Analyse : Les Anneaux de pouvoir / House of the Dragon

Selon J. R. R. Tolkien, le père spirituel du genre, la notion de « fantasy » renvoie à l’une des propriétés fondamentales du conte de fées, à savoir ouvrir la porte vers un « monde secondaire » répondant à ses propres lois, un « merveilleux pur » mais raisonné, et y happer le lecteur. Au sein de ces univers irréels, le récit ne souffre, en principe, d’aucune limite pour se déployer : étirement du temps et de l’espace, présence d’éléments surnaturels, syncrétisme de nombreux imaginaires, épanouissement de plusieurs types de cultures et de sociétés, etc. La bataille de gros chiffres à l’origine de la sortie conjointe de House of the Dragon (HBO) et Les Anneaux de pouvoir (Amazon Prime Video) acte d’une certaine manière la mainmise de l’industrie hollywoodienne sur le genre, qui bénéficie ici autant de moyens inédits qu’il semble contraint par une dynamique de standardisation et d’inflation (des fictions toujours plus longues et spectaculaires). S’inscrivant dans le sillage de franchises à succès (les trilogies de Peter Jackson et Game of Thrones), les deux séries se font aussi le relai de thématiques propres à la littérature anglophone, habitée à la fois par une critique féroce de la modernité industrielle et par la volonté de renouer avec une spiritualité potentiellement réparatrice des maux contemporains. Les désordres du XXe et du XXIe siècle (les guerres mondiales et le péril nucléaire hier, le changement climatique aujourd’hui) se reflètent bien dans la menace apocalyptique qui pèse sur ces univers de fiction, incarnée par le débordement d’un mal, au sud (le Mordor de Tolkien) ou au nord (au-delà du Mur chez George R. R. Martin). Ils partagent d’ailleurs le même horizon : l’eucatastrophe, pour reprendre le néologisme de Tolkien, ou l’art de renverser la catastrophe, ne serait-ce qu’une seconde, afin de retarder la fin du monde qui ne manquera pas de venir. Que ces deux œuvres cosmogoniques s’inscrivent ainsi dans une pensée eschatologique – bâtir un monde virtuel et discourir sur sa fin – constitue d’ailleurs une piste sérieuse pour comprendre la résonance qu’elles trouvent dans notre imaginaire contemporain, en proie à une tension similaire entre rêve d’extension virtuelle et cauchemar de finitude matérielle.

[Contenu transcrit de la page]
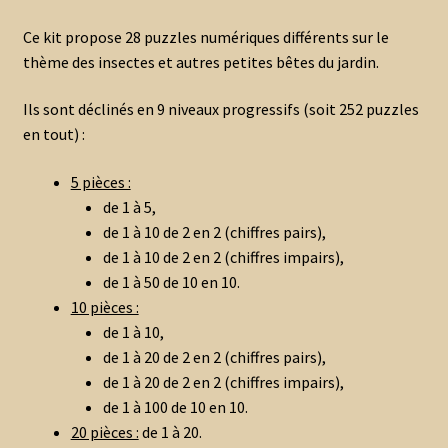
Ce kit propose 28 puzzles numériques différents sur le
thème des insectes et autres petites bêtes du jardin.
Ils sont déclinés en 9 niveaux progressifs (soit 252 puzzles
en tout) :
5 pièces :
de 1 à 5,
de 1 à 10 de 2 en 2 (chiffres pairs),
de 1 à 10 de 2 en 2 (chiffres impairs),
de 1 à 50 de 10 en 10.
10 pièces :
de 1 à 10,
de 1 à 20 de 2 en 2 (chiffres pairs),
de 1 à 20 de 2 en 2 (chiffres impairs),
de 1 à 100 de 10 en 10.
20 pièces :
de 1 à 20.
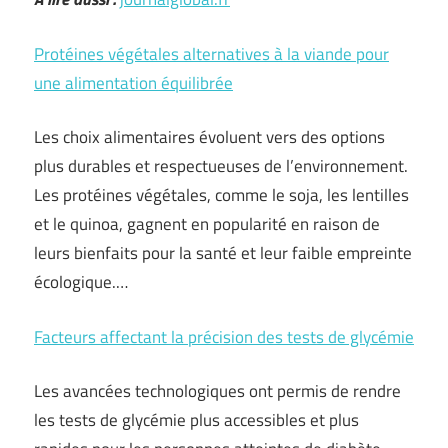
Protéines végétales alternatives à la viande pour
une alimentation équilibrée
Les choix alimentaires évoluent vers des options
plus durables et respectueuses de l’environnement.
Les protéines végétales, comme le soja, les lentilles
et le quinoa, gagnent en popularité en raison de
leurs bienfaits pour la santé et leur faible empreinte
écologique.…
Facteurs affectant la précision des tests de glycémie
Les avancées technologiques ont permis de rendre
les tests de glycémie plus accessibles et plus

* CONSIGNE 1
Selon l'analyse des deux séries, pourquoi le fait de bâtir un monde virtuel tout en discourant sur sa fin éclaire-t-il la résonance de ces œuvres dans notre imaginaire contemporain ? Répondez en une à trois phrases.
* CONSIGNE 2
Dans l'analyse des deux séries, que désigne le néologisme de Tolkien « eucatastrophe » ?
* CONSIGNE 3
Prolongez l'analyse consacrée aux deux séries en reprenant juste après sa dernière phrase.

* RÉPONSE 1
Notre imaginaire contemporain est en proie à une tension similaire entre le rêve d'une extension virtuelle et le cauchemar d'une finitude matérielle. Ces deux œuvres cosmogoniques, inscrites dans une pensée eschatologique, reproduisent donc cette même tension.

* RÉPONSE 2
Il désigne l'art de renverser la catastrophe, ne serait-ce qu'une seconde, afin de retarder la fin du monde qui ne manquera pas de venir.

* RÉPONSE 3
Au-delà de renouer avec ces enjeux fondamentaux, Les Anneaux de pouvoir et House of the Dragon se doublent d’un retour aux sources, transportant le spectateur dans une époque qui précède celle des récits initiaux pour remonter à leurs origines. Les Anneaux de pouvoir s’appuie sur une partie de l’œuvre de Tolkien particulièrement touffue et peu narrative, celle qui concerne le second âge de l’Histoire de la Terre du Milieu, des milliers d’années avant les événements du Seigneur des anneaux. Ce faisant, la série explore une sorte d’antiquité des films de Peter Jackson, période où le mal commence à montrer le bout de son nez. House of the Dragon s’attelle de son côté à la chronique des tribulations de la famille Targaryen, la dynastie la plus puissante de Westeros, dont la décadence et la chute conditionnent le jeu des sept familles qui occupera plus d’un siècle plus tard les saisons de Game of Thrones.

Dans un complexe système de mise en abyme, les deux séries traitent ainsi du mythe dans le mythe, avec la mission contradictoire de bâtir un récit originel et de projeter une vision antérieure de ces mondes tout en s’adossant constamment à un système de réminiscences de ce qui a fait le sel et le succès des œuvres précédentes. De fait, elles peinent à exister autrement qu’en miroir de leurs modèles. Les Anneaux de pouvoir est en particulier minée par cette culture du clin d’œil qui l’amène à rejouer mollement des scènes des films de Peter Jackson, par exemple celle entre le bienveillant magicien Gandalf et l’aventureux hobbit Frodon. Toutes les relations qu’elle orchestre entre les nouveaux personnages semblent moulées à partir du modèle de la trilogie des années 2000 : un amour impossible entre une elfe et un vagabond roi, une amitié entre un nain et un elfe, etc. Si House of the Dragon joue plus malicieusement de cette redistribution des rôles, les deux histoires semblent conçues pour raccrocher aux wagons des récits initiaux, si bien qu’aucun détour narratif ne surprend vraiment, qu’il s’agisse d’un quiproquo dans House of the Dragon ou d’un masque qui tombe dans Les Anneaux de pouvoirs. C’est ailleurs que ces deux séries se montrent toutefois plus intéressantes, quand elles osent reconfigurer les frontières des mondes qu’elles investissent afin de trouver leur propre manière d’ouvrir la porte à l’aventure.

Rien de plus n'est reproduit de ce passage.